En fin, aún preservando las normas ortográficas, para escribir en español podríamos arreglárnoslas muy bien con tan solo veinticinco letras minúsculas, veinticinco mayúsculas, diez números, un puñado de signos de puntuación, cuatro signos de entonación y un moderado conjunto de caracteres auxiliares. El problema es que este surtido no lo aprobaría una adolescente con telefonito. Ella, para expresarse como quiere, necesita sus caritas, corazones, bailarinas, perritos... Por cierto, yo también.

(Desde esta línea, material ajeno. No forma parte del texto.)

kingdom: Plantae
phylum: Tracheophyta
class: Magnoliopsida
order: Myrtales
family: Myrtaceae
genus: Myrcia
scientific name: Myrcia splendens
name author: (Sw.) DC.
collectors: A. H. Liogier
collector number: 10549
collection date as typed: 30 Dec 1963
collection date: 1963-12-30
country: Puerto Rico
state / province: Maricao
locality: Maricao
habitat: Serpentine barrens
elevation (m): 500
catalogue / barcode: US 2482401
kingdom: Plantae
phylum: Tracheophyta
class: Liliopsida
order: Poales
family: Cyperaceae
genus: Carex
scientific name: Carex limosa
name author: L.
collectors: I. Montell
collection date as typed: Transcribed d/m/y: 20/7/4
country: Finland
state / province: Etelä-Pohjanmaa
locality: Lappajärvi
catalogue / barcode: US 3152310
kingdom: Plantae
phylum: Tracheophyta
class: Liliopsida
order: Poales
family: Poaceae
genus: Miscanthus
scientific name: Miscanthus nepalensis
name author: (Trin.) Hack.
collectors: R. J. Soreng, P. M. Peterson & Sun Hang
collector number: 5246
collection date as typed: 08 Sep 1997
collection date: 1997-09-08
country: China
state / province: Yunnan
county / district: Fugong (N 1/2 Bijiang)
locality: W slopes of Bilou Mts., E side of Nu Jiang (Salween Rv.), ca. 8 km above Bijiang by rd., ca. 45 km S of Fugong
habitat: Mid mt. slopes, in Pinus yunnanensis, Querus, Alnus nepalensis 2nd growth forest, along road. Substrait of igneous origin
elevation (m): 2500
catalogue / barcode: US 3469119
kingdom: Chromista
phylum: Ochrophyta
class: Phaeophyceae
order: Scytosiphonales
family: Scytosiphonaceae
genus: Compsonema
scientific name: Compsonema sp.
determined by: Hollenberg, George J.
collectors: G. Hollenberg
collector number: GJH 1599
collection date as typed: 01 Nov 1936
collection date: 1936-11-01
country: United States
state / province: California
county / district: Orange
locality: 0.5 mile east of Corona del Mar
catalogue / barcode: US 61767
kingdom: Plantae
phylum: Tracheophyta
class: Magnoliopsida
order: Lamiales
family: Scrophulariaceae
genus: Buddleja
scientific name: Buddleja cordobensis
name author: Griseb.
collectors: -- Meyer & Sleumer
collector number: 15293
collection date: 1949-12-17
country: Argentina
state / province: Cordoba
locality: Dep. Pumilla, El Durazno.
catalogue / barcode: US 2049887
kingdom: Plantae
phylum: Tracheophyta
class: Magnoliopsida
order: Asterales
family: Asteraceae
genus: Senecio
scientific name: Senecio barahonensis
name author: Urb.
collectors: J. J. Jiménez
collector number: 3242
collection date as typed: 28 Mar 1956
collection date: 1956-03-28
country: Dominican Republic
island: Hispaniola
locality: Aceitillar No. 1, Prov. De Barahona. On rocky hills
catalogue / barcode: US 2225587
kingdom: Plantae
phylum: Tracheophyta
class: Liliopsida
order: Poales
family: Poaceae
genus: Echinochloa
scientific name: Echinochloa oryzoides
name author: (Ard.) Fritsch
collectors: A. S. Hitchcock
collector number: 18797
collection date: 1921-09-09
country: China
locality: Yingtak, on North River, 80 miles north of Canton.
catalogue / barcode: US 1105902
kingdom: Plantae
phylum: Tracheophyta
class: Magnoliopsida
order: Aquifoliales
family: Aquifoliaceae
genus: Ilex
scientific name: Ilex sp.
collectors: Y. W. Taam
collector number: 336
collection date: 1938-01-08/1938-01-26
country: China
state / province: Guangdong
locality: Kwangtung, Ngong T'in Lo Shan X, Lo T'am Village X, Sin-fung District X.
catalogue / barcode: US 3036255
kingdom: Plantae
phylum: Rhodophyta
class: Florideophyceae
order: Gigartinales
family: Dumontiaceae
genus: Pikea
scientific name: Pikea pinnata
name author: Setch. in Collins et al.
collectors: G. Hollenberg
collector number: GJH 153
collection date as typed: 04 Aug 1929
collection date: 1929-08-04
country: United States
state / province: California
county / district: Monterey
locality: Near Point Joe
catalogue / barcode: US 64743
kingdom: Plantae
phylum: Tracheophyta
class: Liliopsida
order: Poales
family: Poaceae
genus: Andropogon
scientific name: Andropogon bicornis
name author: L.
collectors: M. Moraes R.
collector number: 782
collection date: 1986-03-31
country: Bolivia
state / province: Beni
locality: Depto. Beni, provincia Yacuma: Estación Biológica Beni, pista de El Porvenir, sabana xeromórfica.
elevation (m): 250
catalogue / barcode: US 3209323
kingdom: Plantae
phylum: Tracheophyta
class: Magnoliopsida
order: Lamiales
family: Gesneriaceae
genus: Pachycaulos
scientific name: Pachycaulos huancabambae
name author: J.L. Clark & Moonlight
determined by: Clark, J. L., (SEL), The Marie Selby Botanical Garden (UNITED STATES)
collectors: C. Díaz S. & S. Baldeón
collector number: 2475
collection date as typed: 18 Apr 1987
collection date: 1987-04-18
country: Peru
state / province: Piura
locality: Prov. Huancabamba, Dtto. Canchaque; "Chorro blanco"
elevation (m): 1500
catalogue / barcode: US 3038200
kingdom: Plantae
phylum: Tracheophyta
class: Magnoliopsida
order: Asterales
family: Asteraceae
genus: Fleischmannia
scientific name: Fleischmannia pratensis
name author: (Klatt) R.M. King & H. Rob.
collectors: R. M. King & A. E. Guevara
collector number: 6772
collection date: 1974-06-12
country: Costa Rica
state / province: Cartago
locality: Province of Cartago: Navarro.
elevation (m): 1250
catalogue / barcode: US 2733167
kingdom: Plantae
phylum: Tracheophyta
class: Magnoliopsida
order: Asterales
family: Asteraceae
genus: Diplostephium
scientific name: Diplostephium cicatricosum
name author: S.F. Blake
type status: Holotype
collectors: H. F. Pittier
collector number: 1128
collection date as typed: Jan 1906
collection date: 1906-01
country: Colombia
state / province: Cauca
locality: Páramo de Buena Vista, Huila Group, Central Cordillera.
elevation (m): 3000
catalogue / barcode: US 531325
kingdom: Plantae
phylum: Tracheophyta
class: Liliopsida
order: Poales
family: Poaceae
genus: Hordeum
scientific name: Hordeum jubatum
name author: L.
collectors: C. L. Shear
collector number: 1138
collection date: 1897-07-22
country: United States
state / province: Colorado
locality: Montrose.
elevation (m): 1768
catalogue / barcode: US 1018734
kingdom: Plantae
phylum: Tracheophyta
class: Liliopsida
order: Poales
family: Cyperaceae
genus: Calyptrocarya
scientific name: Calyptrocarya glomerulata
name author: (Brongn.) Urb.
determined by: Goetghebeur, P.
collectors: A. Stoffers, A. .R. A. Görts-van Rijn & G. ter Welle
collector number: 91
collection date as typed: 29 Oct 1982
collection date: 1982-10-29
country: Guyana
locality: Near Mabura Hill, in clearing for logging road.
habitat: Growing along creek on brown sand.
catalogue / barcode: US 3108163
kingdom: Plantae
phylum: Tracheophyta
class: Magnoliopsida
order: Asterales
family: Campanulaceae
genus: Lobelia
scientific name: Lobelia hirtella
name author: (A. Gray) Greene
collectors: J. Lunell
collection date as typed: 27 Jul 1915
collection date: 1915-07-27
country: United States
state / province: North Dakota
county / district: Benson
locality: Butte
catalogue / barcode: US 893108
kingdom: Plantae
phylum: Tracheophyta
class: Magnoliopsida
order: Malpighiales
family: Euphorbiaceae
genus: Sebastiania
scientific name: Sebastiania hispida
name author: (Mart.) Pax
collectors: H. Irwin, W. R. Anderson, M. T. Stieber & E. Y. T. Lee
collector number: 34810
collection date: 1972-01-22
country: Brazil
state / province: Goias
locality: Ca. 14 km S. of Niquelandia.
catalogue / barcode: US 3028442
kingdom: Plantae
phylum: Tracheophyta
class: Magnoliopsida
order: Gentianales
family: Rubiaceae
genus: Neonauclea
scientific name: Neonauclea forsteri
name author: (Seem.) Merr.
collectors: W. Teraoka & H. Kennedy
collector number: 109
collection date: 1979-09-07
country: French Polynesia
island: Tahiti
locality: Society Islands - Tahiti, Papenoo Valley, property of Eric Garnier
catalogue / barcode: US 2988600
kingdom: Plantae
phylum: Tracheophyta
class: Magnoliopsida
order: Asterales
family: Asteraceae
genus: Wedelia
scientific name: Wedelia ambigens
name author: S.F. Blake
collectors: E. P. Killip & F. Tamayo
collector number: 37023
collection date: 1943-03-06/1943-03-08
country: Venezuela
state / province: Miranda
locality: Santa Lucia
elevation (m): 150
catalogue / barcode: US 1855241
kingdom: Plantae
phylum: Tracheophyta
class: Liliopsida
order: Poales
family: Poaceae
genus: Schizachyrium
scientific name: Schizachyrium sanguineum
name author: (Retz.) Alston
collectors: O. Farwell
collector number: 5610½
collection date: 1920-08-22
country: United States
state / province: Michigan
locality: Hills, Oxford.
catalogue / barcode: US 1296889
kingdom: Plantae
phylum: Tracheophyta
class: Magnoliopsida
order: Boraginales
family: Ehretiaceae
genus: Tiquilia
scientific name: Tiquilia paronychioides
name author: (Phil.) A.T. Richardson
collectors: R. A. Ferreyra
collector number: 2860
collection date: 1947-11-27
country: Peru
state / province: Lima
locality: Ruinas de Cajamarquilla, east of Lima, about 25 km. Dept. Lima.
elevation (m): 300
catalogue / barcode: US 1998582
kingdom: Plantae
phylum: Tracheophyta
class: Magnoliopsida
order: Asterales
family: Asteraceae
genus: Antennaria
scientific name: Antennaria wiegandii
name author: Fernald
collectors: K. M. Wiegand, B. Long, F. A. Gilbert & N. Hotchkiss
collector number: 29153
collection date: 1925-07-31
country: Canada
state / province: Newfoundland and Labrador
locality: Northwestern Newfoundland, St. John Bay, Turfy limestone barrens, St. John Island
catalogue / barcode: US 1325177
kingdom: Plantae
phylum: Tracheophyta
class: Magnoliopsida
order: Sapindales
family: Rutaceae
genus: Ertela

Los compositores tipográficos también necesitamos montones y montones de chirimbolos. De las familias tipográficas para libros podríamos decir que deben abarcar variaciones diacríticas y variaciones estilísticas. Entre las primeras estarían las redondas, las cursivas y las versalitas; entre las segundas, una gama de pesos que reconocemos con palabras no estandarizadas, como extrafina, fina, normal, de texto, negrita o negrilla, gruesa, entre muchas.

A fin de cuentas, para la composición de buenos documentos solo son indispensables las variaciones diacríticas de un estilo básico; las estilísticas pueden dejarse para los títulos y otros efectos estéticos.

Compre una buena letra
Aunque la tecnología tipográfica nos permite hoy almacenar en un solo archivo muchos miles de letras, un surtido normal de redondas suele ser de unos cuatrocientos a quinientos caracteres. Si en el mismo archivo digital se incluyen las versalitas, como sucede con muchos buenos tipos en el formato Open Type, el conjunto sube a unas ochocientas o mil piezas. Las cursivas, que son un archivo aparte, duplican la suma, pues debe haber un carácter en cursiva prácticamente para cada redondo, versalitas incluidas.

Con un surtido así, podemos editar documentos en casi todas las lenguas de Europa; pero, sí se tratara de libros de matemáticas, misales, diccionarios con etimologías o revistas del corazón con horóscopo, nos veríamos obligados a echar mano de una segunda fuente tipográfica. A menudo, esta segunda fuente resulta estéticamente incompatible con la principal. En las publicaciones no faltan palabras en griego compuestas con un tipo romano antiguo y un tanto ornamental en medio de una página hecha con un sobrio y moderno paloseco. ¡Uf, se ven muy mal!